Las casas, de madera, van cubiertas, no de paja, sino de tablillas de pino. Una percha transversal, apoyada sobre una horquilla, de uno de cuyos extremos cuelga un peso y del otro un cubo, sirve para sacar el agua del pozo. La gran ilusión de las mujeres es poseer un jardincillo delante de casa. Crían en él dalias y malvas: plantas altas que crecen pegadas a la pared, no las que sólo adornan la tierra y no pueden verse desde el otro lado de la cerca.

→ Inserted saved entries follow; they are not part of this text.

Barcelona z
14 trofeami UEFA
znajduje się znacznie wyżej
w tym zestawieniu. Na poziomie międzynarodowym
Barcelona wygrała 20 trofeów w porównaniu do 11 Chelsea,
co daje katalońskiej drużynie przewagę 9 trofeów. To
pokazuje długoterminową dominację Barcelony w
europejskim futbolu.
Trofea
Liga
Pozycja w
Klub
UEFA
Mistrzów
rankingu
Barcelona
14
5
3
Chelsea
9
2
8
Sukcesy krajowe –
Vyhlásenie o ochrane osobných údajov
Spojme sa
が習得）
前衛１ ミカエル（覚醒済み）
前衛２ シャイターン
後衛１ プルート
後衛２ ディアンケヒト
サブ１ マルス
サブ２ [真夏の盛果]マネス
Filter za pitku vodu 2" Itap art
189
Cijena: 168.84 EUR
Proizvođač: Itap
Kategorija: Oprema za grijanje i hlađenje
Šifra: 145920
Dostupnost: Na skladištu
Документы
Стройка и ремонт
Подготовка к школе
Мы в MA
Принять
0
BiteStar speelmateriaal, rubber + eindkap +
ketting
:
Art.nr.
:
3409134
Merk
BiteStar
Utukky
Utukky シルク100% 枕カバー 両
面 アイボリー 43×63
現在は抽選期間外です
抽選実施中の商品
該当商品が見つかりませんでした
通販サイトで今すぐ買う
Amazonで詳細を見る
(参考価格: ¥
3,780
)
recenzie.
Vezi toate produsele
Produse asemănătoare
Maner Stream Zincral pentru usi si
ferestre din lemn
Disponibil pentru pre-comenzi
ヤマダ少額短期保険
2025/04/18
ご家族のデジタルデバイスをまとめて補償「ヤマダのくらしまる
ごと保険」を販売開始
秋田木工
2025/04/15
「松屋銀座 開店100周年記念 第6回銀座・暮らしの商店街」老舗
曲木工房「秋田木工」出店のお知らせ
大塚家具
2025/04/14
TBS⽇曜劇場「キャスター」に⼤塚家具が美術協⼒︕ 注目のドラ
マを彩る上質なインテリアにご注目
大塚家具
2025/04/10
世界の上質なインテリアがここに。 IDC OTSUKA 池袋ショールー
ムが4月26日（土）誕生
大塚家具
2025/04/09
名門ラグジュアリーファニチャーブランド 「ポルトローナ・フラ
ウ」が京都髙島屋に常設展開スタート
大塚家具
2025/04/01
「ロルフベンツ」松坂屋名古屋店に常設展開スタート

De este panorama general pasemos ahora al valle del río Issa que, bajo muchos aspectos, constituye una excepción en la Región de los Lagos. El Issa es negro, profundo, de curso lento, y sus riberas están cubiertas de mimbres; a veces, hasta desaparece bajo las hojas de los lirios de agua: serpentea por los prados, y los campos, que se inclinan suavemente sobre cada una de sus orillas, poseen una tierra muy fértil. Es un valle privilegiado, gracias a su tierra de mantillo, más bien rara en esos parajes, sus frondosos vergeles y quizá a su aislamiento del resto del mundo, que jamás supuso un inconveniente para sus habitantes. Las aldeas son más ricas que en otros lugares, situadas, o bien junto al único camino ancho a lo largo del río, o bien más arriba, en terrazas; de noche, con las luces de sus ventanas, se miran unas a otras a través del espacio, que repite, como una caja de resonancia, el repicar del martillo, los ladridos de los perros y las voces de sus habitantes; quizá por esto sea tan conocida esta región por sus canciones antiguas que se cantan a voces, nunca al unísono, rivalizando con la aldea de en frente, en busca de un final más bello, dejando que la frase se extinga lentamente. Los estudiosos del folklore han recogido junto al Issa muchos temas que se remontan hasta los tiempos paganos, como la historia de la Luna (que, entre nosotros, es de sexo masculino) que sale del lecho nupcial donde ha dormido con su esposa, el Sol.